Many things go better in the cool night,
or when, at first light, Dawn wets the earth with dew.
The farmer’s wife wraps unleavened dough in a sheepskin coat,
Tall pines creak on snow-covered slopes,
An unseen spring freezes in crystal halls,
And little children in huts are like peas,
In the embraces of Morpheus on their sleeping-benches..
The winter crops sleep, obedient to the laws of nature,
Pairs of mice live under the stubble, reproducing
In the sheep-fold, a lamb tries to get to its knees,
An experienced young pig is dreaming of a sweet girlfriend,
A hungry she-wolf dreamt of an obedient victim,
A brown she-bear dreamt of a clearing of wild strawberries,
A portly doe rabbit dreamt of a head of snow-white cabbage,
A honey-bearing bee dreamt of the flowering grasses of July.
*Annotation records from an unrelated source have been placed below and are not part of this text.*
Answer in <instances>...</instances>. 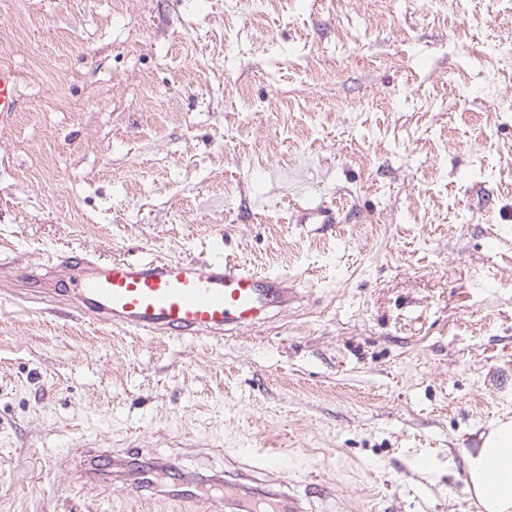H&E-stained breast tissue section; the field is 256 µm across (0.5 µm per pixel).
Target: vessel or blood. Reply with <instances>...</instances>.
<instances>
[{
  "instance_id": "1",
  "label": "vessel or blood",
  "mask_w": 512,
  "mask_h": 512,
  "mask_svg": "<svg viewBox=\"0 0 512 512\" xmlns=\"http://www.w3.org/2000/svg\"><path fill=\"white\" fill-rule=\"evenodd\" d=\"M21 107L13 69L0 66V127L8 125ZM43 269L64 283L58 296L66 298L84 317L99 325H118L142 336L224 339L245 329L265 326L299 301L297 289L284 275H268L225 258L194 259L101 258L83 249L53 256ZM171 462H152L150 469L129 470L126 460L99 451L90 463L78 466L89 484L112 475L142 495L158 494L191 504L196 512H309L305 500L288 490L284 481L258 480L259 472L284 467V451L259 453L230 480L211 479L217 494L201 496L179 487H159L156 473Z\"/></svg>"
}]
</instances>
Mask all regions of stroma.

A mare in foal dreamt of meeting a fine-looking stallion in spring,
The pleasant burden of his stupendous flesh,
A calf dreamt of the tight and sweet udder of a cow
And she dreamt of an unending field of green lucerne.
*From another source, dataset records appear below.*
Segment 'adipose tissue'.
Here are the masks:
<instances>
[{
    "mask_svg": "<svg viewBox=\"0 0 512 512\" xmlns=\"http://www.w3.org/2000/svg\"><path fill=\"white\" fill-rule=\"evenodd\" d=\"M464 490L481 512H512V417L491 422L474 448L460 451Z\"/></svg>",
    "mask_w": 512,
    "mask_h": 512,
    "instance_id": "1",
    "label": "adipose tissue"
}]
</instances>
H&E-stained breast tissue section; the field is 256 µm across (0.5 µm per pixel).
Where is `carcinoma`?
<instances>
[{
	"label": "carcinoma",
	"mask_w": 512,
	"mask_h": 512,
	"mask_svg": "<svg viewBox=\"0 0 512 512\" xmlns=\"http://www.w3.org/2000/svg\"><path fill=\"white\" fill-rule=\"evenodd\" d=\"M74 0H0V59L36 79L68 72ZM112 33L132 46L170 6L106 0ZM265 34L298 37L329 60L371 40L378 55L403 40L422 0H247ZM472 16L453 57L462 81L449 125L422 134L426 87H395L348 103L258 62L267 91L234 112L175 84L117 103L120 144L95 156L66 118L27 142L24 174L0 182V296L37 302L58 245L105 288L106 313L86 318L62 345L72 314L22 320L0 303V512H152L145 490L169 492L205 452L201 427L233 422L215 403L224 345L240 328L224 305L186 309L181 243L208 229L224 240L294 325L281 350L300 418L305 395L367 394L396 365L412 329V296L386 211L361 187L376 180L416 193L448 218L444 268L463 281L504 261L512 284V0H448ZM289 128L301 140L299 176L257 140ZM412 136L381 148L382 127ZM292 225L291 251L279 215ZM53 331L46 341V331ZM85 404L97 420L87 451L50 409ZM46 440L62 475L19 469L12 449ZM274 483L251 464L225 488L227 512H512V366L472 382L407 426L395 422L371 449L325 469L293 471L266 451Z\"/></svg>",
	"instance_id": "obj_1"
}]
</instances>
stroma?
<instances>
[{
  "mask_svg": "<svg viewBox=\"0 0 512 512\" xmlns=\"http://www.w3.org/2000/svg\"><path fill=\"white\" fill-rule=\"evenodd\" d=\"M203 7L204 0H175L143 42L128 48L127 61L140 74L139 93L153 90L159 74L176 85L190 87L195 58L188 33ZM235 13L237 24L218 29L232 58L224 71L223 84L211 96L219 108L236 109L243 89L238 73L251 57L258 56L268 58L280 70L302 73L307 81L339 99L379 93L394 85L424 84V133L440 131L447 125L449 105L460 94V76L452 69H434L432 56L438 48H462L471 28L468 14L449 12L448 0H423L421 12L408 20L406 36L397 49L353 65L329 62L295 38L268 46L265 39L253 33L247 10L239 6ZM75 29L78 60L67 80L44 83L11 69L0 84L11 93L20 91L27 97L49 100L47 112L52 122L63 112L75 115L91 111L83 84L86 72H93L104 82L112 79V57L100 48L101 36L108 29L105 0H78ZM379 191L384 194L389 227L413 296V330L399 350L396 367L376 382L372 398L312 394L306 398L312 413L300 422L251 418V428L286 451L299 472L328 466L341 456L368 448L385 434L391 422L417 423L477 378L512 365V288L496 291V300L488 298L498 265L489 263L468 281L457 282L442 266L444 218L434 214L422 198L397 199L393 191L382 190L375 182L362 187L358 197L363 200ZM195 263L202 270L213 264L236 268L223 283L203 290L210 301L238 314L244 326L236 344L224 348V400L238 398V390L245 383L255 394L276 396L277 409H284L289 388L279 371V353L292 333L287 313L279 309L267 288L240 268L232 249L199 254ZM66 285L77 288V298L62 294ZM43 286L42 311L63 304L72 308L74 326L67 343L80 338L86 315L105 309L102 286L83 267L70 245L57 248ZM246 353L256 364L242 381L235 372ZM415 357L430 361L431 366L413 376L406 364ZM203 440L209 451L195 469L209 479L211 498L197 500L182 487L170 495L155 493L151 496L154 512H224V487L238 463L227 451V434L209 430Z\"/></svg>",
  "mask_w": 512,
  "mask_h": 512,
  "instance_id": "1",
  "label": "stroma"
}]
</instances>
Which the peasants hack down with a sharp scythe,
After they have got up with enviable willingness before dawn.
They have managed to complete the main work during the dew,
Cutting about ten capital swathes in the meadow.
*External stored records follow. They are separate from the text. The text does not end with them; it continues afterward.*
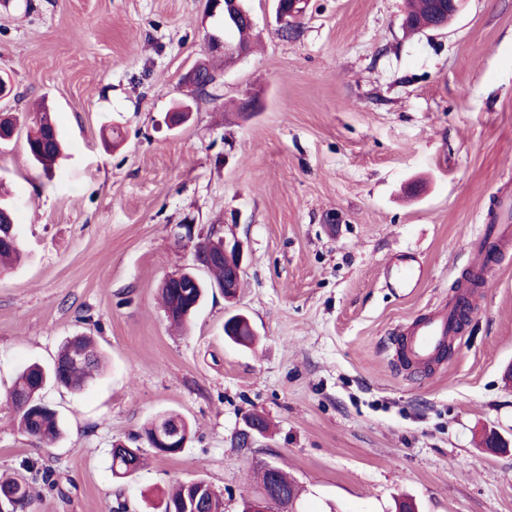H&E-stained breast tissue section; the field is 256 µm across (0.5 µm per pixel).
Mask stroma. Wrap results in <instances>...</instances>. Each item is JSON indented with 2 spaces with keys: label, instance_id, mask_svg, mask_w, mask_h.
Segmentation results:
<instances>
[{
  "label": "stroma",
  "instance_id": "stroma-1",
  "mask_svg": "<svg viewBox=\"0 0 512 512\" xmlns=\"http://www.w3.org/2000/svg\"><path fill=\"white\" fill-rule=\"evenodd\" d=\"M256 42L224 63L207 0H6L0 141L23 262L0 272V473L32 481L28 512H151L172 484L202 479L238 512L254 470L277 462L298 512H512V250L478 288L449 356L404 369L393 335L452 301L478 260L465 234L512 197V0H465L443 31L407 34L405 0H308L297 36L276 33L273 0H245ZM216 80L189 121L166 118L196 63ZM256 99L257 110L239 106ZM65 157L44 175L26 150L38 103ZM219 222L244 249L234 301L207 296L170 327L162 281L191 262L173 225ZM422 281L386 287L393 255ZM246 315L251 347L224 335ZM94 336L103 371L79 391L41 392L64 428L38 445L6 398L18 372L52 366ZM175 412L183 450L149 447L145 424ZM248 413L267 437L238 447ZM142 448L112 474L113 444ZM50 469L60 493L33 482Z\"/></svg>",
  "mask_w": 512,
  "mask_h": 512
}]
</instances>
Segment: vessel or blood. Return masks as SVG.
<instances>
[{
	"instance_id": "obj_1",
	"label": "vessel or blood",
	"mask_w": 512,
	"mask_h": 512,
	"mask_svg": "<svg viewBox=\"0 0 512 512\" xmlns=\"http://www.w3.org/2000/svg\"><path fill=\"white\" fill-rule=\"evenodd\" d=\"M499 223L483 225L474 239L475 249L482 258L498 257L507 244V233L512 230L508 216L512 215V207L507 202L497 204ZM395 265L399 270L394 282L395 287L411 288L417 286L422 269L406 258H398ZM458 333L455 308L448 305L412 322L403 336L399 338V350L404 360L419 367L432 366L440 351L447 346L449 340Z\"/></svg>"
}]
</instances>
Hardly is the sun at its zenith, they sit in the shade to eat,
Getting the bread from home out of baskets and cloths,
About ten hen’s eggs and some spring onion,
Seasoning all this either with cold kvas or with salt,
And afterwards–whistles for the freckled boys to whittle,
Shirts to dry of sweat, have a smoke, jest,
Remembering games of lapta, the swings of distant childhood,
That would fly up in the sky as far as the sun in Spring,
The colourful shawls and elegant jackets of beautiful girls,
The heart’s chill from a sudden touch…
They float away on invisible waves into pleasant dreams,
Leaving the crows, magpies and scuttling field voles
Only pitiful crumbs from the generous earthly feast.